The only issue is how to reinitialize the state of the library and I'm thinking of reseting a pthread_once_t. Maybe because POSIX has an initializer for pthread_once_t that it can be reset to its initial state.

#include <pthread.h>
#include <stdlib.h>
#include <string.h>

static pthread_once_t once_control = PTHREAD_ONCE_INIT;

static pthread_mutex_t *mutex_ptr = 0;

static void
setup_new_mutex()
{
    mutex_ptr = malloc(sizeof(*mutex_ptr));
    pthread_mutex_init(mutex_ptr, 0);
}

static void
prepare()
{
    pthread_mutex_lock(mutex_ptr);
}

static void
parent()
{
    pthread_mutex_unlock(mutex_ptr);
}

static void
child()
{
    // Reset the once control.
    pthread_once_t once = PTHREAD_ONCE_INIT;
    memcpy(&once_control, &once, sizeof(once_control));
}

static void
init()
{
    setup_new_mutex();
    pthread_atfork(&prepare, &parent, &child);
}

int
my_library_call(int arg)
{
    pthread_once(&once_control, &init);

    pthread_mutex_lock(mutex_ptr);
    // Do something here that requires the lock.
    int result = 2*arg;
    pthread_mutex_unlock(mutex_ptr);

    return result;
}

In the above sample in the child() I only reset the pthread_once_t by making a copy of a fresh pthread_once_t initialized with PTHREAD_ONCE_INIT. A new pthread_mutex_t is only created when the library function is invoked in the child process.

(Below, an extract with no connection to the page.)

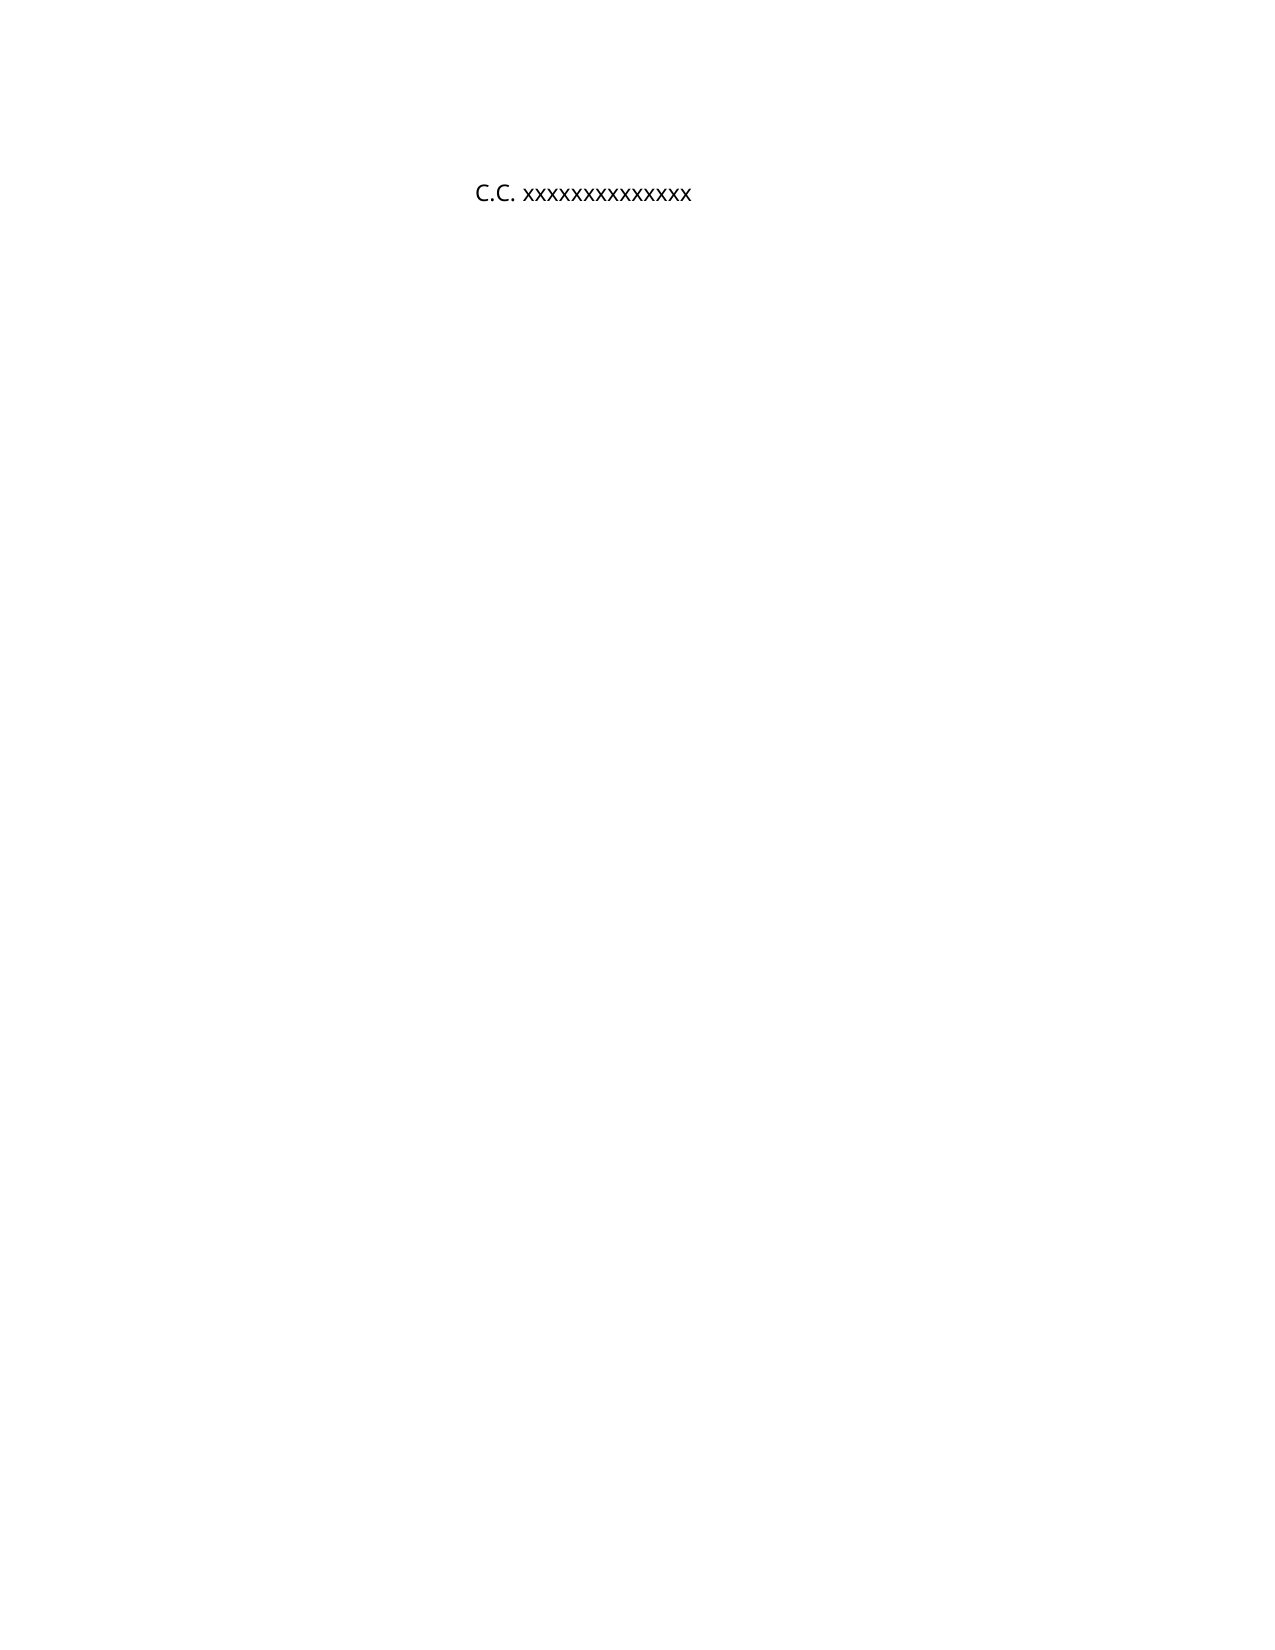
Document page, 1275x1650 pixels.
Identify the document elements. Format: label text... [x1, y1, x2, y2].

text C.C. xxxxxxxxxxxxxx [177, 177, 1098, 208]
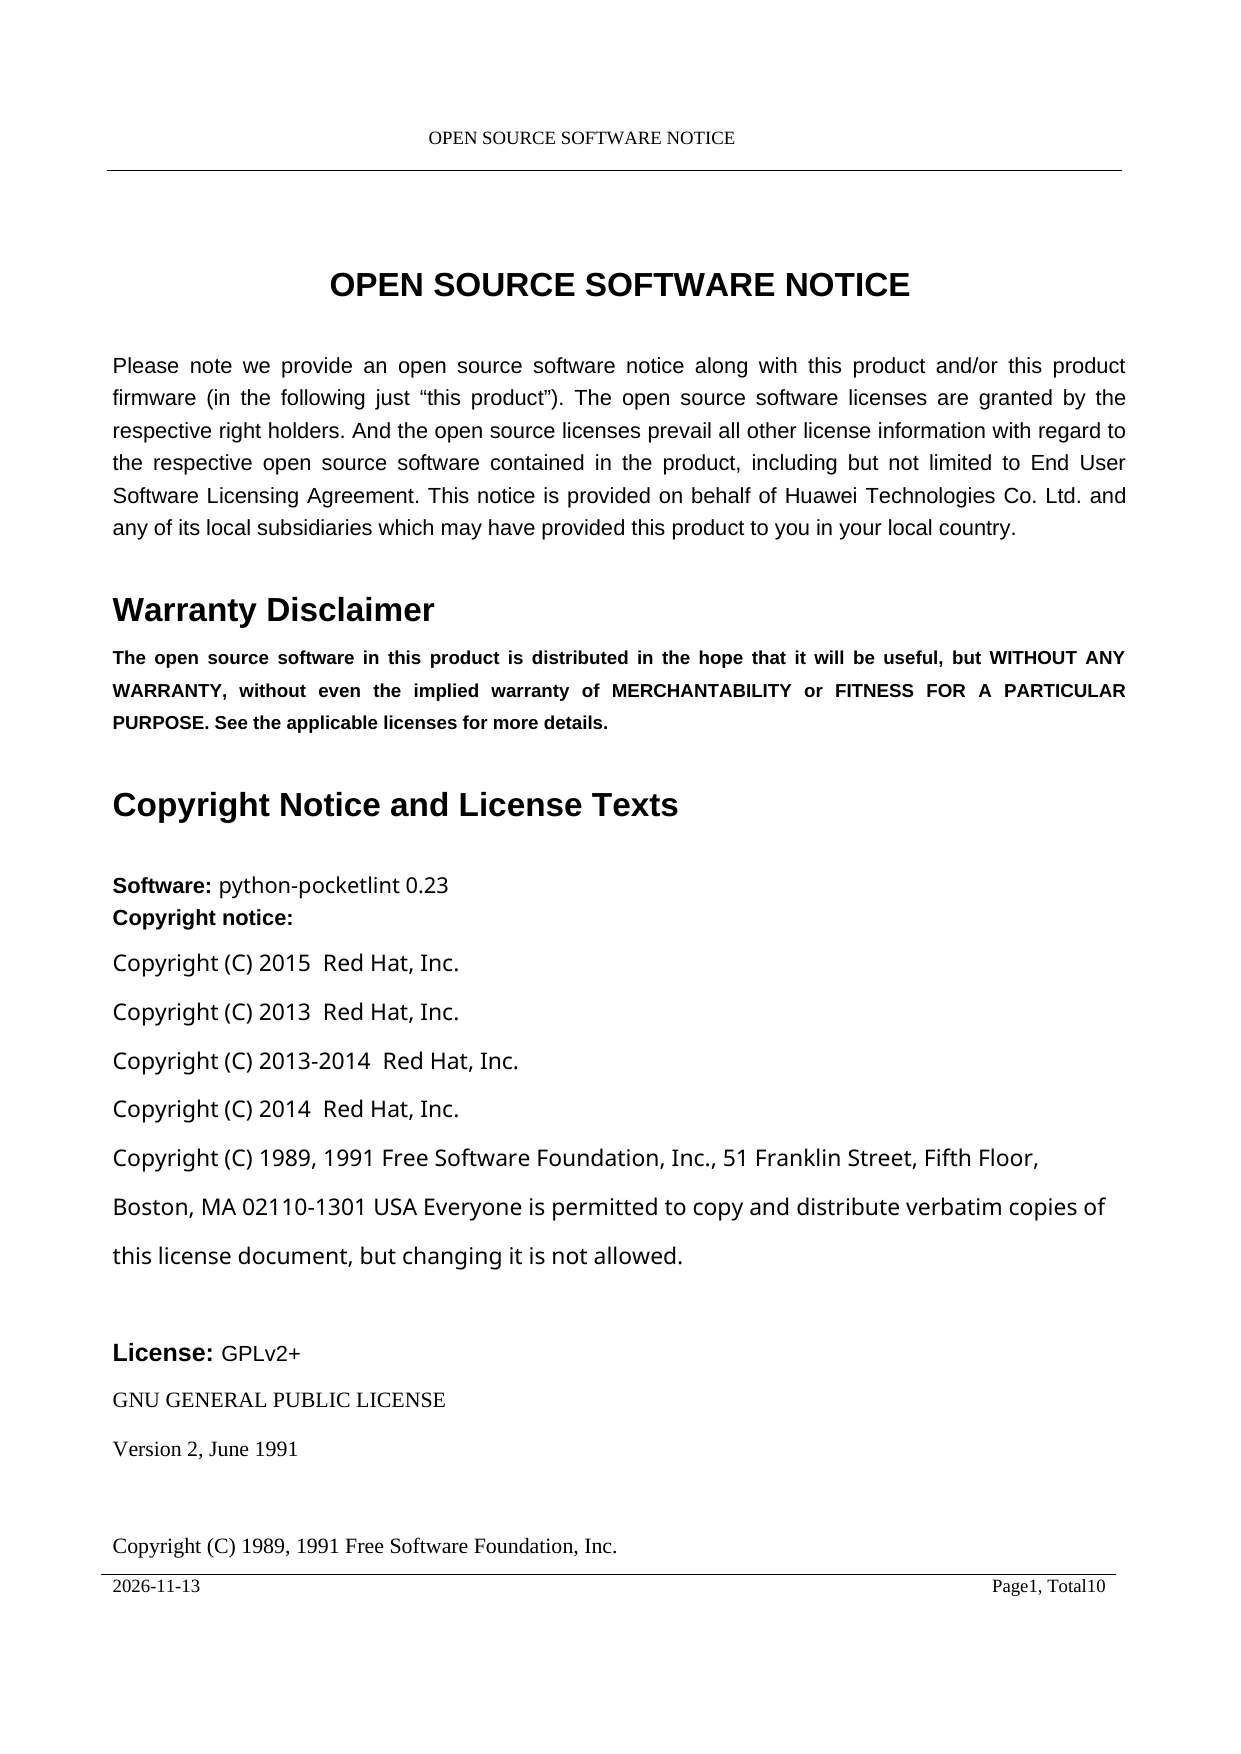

This is hacky but maybe the best way of dealing with this skirting the standards. If the pthread_once_t contains a mutex then the system must have a way of initializing it from its PTHREAD_ONCE_INIT state. If it contains a pointer to a mutex allocated on the heap than it'll be forced to allocate a new one and set the address in the pthread_once_t. I'm hoping it doesn't use the address of the pthread_once_t for anything special which would defeat this.

Searching comp.programming.threads group for pthread_atfork() shows a lot of good discussion and how little the POSIX standards really provides to solve this problem.

There's also the issue that one should only call async-signal-safe functions from pthread_atfork() handlers, and it appears the most important one is the child handler, where only a memcpy() is done.

Does this work? Is there a better way of dealing with the requirements of our shared library?

Answer

Congratulations, you found a defect in the standard. pthread_atfork is fundamentally unable to solve the problem it was created to solve with mutexes, because the handler in the child is not permitted to perform any operations on them:

  • It cannot unlock them, because the caller would be the new main thread in the newly created child process, and that's not the same thread as the thread (in the parent) that obtained the lock.
  • It cannot destroy them, because they are locked.
  • It cannot re-initialize them, because they have not been destroyed.

One potential workaround is to use POSIX semaphores in place of mutexes here. A semaphore does not have an owner, so if the parent process locks it (sem_wait), both the parent and child processes can unlock (sem_post) their respective copies without invoking any undefined behavior.

As a nice aside, sem_post is async-signal-safe and thus definitely legal for the child to use.